Maladaptive Daydreaming: where wild minds come to rest
Do you usually seem to "play" yourself in your daydreams or a character you invented?
In my extensive plot stories, the main character is always someone of my own creation. But in my personal mini-daydreams, I am myself (like when I win that prestigious scholarship I wanted, or the guy I like finally asks me out.)
What about you? :)
I am myself but in my day dreams I some kind of importance to society and have powers of some kind. LOL!
Sometimes I am me, as I am, normal person conquering the world or saving it from catastrophe. Most often I am a man (in real life, I'm a woman), and have all kinds of adventures and romances with women who fall madly in love with me. I also take on all kinds of ethnicities; I've been black, asian, native american, irish etc.. Oh, and I've been a child too, of varying ages.
When I am me in my dreams, it is from my point of view perspective, and I am the star of the show, but I have less control over the other characters, I think because many of them are actually based on real people in my life.
When I am other people, it is more like a movie, with me directing everyone in it like a god.
The "me" in my DD is so different from the real me I'm not sure I can classify her as me. lol.
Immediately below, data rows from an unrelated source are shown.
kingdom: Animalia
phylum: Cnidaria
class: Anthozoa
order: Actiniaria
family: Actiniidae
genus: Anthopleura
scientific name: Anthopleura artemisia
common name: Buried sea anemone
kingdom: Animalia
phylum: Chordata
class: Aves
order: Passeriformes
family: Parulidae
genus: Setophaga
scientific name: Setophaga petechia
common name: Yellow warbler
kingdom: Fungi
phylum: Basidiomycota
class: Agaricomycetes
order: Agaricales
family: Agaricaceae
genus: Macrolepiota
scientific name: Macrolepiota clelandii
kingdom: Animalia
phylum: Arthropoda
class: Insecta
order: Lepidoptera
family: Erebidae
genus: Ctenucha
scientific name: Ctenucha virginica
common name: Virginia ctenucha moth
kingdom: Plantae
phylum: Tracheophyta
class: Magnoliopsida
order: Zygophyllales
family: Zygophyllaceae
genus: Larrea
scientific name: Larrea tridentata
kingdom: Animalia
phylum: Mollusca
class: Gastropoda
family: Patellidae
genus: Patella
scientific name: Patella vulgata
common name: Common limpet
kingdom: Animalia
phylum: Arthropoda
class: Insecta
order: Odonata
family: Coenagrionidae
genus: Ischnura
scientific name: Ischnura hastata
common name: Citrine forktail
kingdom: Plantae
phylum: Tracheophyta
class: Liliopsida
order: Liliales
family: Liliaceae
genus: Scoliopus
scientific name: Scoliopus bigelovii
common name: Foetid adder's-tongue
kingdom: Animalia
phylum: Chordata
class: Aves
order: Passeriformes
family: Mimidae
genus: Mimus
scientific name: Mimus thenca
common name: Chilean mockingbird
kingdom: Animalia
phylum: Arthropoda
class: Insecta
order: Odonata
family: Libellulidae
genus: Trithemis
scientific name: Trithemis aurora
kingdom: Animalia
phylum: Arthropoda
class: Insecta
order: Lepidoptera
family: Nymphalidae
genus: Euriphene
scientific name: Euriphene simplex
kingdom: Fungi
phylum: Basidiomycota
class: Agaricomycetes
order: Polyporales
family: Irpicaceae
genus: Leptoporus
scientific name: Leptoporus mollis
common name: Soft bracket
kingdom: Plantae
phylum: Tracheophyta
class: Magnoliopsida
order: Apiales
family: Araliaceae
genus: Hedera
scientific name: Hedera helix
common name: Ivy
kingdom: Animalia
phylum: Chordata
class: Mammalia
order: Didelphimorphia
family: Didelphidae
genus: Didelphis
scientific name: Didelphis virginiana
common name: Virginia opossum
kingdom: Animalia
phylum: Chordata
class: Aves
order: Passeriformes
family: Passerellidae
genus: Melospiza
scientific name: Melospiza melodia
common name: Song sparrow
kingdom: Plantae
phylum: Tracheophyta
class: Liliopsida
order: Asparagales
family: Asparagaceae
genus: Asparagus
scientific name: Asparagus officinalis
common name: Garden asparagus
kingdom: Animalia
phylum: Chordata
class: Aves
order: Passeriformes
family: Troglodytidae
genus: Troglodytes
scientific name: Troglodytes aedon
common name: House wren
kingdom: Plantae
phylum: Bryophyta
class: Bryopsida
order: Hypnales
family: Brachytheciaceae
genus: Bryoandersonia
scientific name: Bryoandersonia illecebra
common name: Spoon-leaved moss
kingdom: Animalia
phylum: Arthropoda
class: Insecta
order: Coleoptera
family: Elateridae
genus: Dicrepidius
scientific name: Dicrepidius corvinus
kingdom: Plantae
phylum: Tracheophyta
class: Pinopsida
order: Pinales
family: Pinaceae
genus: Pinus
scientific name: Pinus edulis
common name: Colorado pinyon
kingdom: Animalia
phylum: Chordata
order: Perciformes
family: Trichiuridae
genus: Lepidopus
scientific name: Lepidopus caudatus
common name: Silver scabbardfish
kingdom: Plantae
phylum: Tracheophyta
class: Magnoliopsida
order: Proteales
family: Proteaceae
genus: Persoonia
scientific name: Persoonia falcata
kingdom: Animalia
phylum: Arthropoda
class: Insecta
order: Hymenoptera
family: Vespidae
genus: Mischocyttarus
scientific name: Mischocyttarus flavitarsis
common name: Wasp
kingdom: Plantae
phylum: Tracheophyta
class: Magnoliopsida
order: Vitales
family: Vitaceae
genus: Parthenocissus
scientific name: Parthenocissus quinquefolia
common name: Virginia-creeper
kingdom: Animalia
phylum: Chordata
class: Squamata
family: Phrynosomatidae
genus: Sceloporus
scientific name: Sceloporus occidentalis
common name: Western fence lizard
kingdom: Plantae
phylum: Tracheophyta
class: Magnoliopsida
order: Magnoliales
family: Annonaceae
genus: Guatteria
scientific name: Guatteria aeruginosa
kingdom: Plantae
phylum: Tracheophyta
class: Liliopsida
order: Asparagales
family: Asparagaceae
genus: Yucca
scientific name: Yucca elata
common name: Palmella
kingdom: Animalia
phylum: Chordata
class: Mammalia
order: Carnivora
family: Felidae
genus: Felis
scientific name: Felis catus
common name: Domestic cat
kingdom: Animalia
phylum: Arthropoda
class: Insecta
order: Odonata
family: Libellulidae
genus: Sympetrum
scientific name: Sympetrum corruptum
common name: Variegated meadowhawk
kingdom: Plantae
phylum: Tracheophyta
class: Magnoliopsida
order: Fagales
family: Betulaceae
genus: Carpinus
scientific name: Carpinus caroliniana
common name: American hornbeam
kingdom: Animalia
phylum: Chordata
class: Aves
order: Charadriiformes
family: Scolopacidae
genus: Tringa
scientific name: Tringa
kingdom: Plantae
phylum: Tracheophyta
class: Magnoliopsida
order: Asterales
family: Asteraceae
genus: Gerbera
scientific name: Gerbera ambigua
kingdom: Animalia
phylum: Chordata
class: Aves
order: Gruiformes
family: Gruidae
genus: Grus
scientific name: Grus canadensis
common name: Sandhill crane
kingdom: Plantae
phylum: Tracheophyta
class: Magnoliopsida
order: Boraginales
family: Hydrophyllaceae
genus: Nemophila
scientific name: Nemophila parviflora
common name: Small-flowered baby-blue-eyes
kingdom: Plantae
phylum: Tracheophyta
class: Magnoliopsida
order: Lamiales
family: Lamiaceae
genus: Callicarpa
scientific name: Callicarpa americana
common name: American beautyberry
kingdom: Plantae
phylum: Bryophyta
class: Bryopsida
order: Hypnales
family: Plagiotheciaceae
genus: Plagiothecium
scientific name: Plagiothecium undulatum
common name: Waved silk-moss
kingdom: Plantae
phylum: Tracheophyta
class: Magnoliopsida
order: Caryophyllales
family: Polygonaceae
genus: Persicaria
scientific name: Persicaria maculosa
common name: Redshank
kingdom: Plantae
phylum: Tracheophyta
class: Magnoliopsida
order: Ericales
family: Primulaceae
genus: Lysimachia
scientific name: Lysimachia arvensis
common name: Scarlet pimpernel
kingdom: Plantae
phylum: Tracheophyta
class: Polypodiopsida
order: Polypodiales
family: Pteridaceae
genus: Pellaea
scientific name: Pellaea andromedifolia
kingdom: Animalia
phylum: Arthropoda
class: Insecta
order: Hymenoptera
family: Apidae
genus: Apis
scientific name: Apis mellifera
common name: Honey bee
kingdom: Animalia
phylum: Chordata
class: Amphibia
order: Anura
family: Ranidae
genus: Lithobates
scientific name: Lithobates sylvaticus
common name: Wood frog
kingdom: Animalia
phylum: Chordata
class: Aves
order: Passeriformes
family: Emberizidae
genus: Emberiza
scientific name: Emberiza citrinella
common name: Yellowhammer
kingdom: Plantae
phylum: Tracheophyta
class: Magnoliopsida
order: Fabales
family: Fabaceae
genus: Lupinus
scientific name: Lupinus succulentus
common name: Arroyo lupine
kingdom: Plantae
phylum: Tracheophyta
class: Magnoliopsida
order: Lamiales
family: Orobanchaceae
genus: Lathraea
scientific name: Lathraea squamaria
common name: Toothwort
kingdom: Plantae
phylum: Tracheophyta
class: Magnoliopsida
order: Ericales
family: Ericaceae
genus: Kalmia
But I am her in my head. She's everything I'd like to be but can't. And she alters depending on my current DD, but all the versions of her I've had over the years have shared similar character traits even though physically they have been different to fit with whatever my current DD is.
i don't appear in the daydream as myself, but there are several characters that i identify with and wish i could be in real life.
my main/favorite character who i daydream about the most is a guy, and i'm a girl. i think the character i identify the most with is his girlfriend. there is another character who died in a car accident, and when she was alive she represented the person who i wish i could be. she's so flawless that it's unachievable for a person in real life, so her death kind of represents that. she is brought up a lot in the daydream because the characters are grieving over her death and such.
if that's too confusing:
main character's girlfriend = my personality, different name/body/setting/situation
girl who died = who i wish i could be (unachievable perfection)
Does anyone else frequently swap over to a character of the other gender? Not (necessarily) in a sexual way.
my main character is always this gay 18 yr old guy. Even though im a 15 yr old girl
I find that with myself I do both. That is to say that I tend to play myself at times, and other times it is a character that I have invented. Even in my extensive plot stories I tend to play the character sometimes. I do not know if I play it more in extensive plots or mini daydreams? I will have to start paying attention to this. Now you got wondering about something I never thought about before.